Qu’est-ce qui caractérise vos performances? J’adore être sur la scène, où je me sens libre et forte. J’aime vivre les chansons et non pas les réciter, et prendre part au jeu. Chaque chanson a une histoire.

Aimeriez-vous vous produire en solo ou en groupe? J’aime bien chanter en solo, mais j’aime aussi rencontrer des gens. Dans un festival, le moment est idéal pour rencontrer et discuter avec des artistes proches à mon cœur. Il ne faut cependant pas oublier notre identité et se lancer dans une aventure qui ne nous ressemble pas. L’année dernière, j’ai été l’invitée d’Ibrahim Maalouf à Byblos et j’ai chanté avec lui et son groupe «La Javanaise» en français. L’expérience fut très agréable d’autant plus que c’était la première fois que je chantais en français. En Norvège aussi, j’ai interprété une de mes chansons en live avec Anneli Drecker et un groupe de musiciens norvégiens. En 2006, ce fut une collaboration avec Rayess Bek, Nile Rodgers, Charlotte Caffey et RZA aux Etats-Unis, et autres.

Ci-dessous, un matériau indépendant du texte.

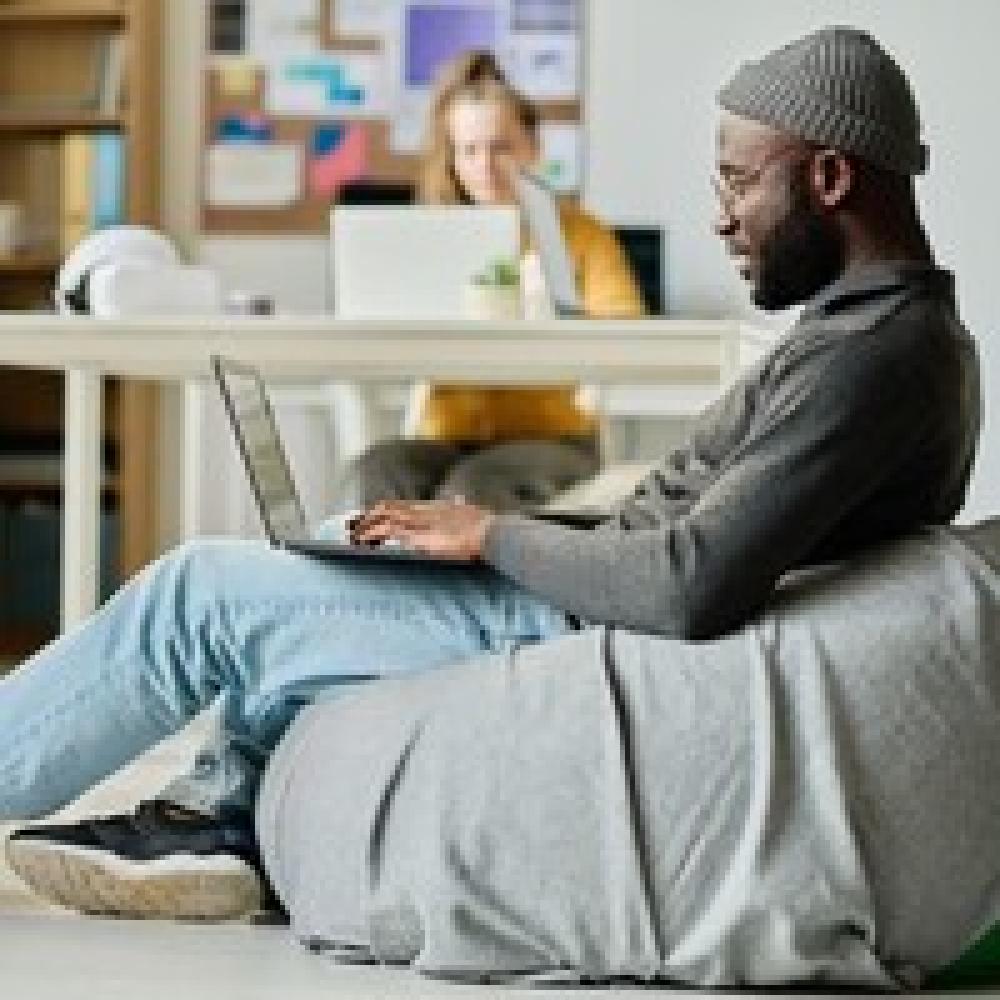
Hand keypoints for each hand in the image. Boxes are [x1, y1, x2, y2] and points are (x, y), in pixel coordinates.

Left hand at [349, 499, 493, 560]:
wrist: (492, 533)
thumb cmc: (486, 528)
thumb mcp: (470, 514)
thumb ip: (460, 509)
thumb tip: (459, 503)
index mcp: (434, 507)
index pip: (401, 505)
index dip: (382, 510)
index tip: (369, 517)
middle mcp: (423, 510)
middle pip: (387, 507)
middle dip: (368, 517)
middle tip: (352, 528)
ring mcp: (420, 521)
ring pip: (383, 517)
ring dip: (366, 527)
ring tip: (353, 538)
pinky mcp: (418, 535)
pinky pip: (388, 531)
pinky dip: (373, 535)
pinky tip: (364, 543)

Que pensez-vous de la chanson au Liban? Les chansons du «mainstream» ne m’intéressent pas. J’ai l’impression que c’est la même chanson qui se répète depuis plus de trente ans. J’aime la musique des groupes libanais qui essaient de produire un nouveau son, comme Ziad Rahbani, Toufic Farroukh, Ibrahim Maalouf, Yasmine Hamdan, Mashrouh Leila, Hanine Y Son Cubano, Les Frères Chéhadé, Oumeima El Khalil, Charbel Rouhana…

Quels sont vos futurs projets? Je contribue à mon troisième vidéoclip avec une chanson de mon nouvel album, «Shwayit Souwar». Produit par Les Folies Designhaus à Dubai, le clip est réalisé par un ami artiste, Obeida Sidani. Je prépare actuellement une chanson en hommage à Baalbeck produite par le Festival de Baalbeck, et une autre en collaboration avec un artiste allemand. De même, deux autres chansons de mon nouvel album vont être remixées par un DJ brésilien. Je dois aussi commencer à écrire mon cinquième album.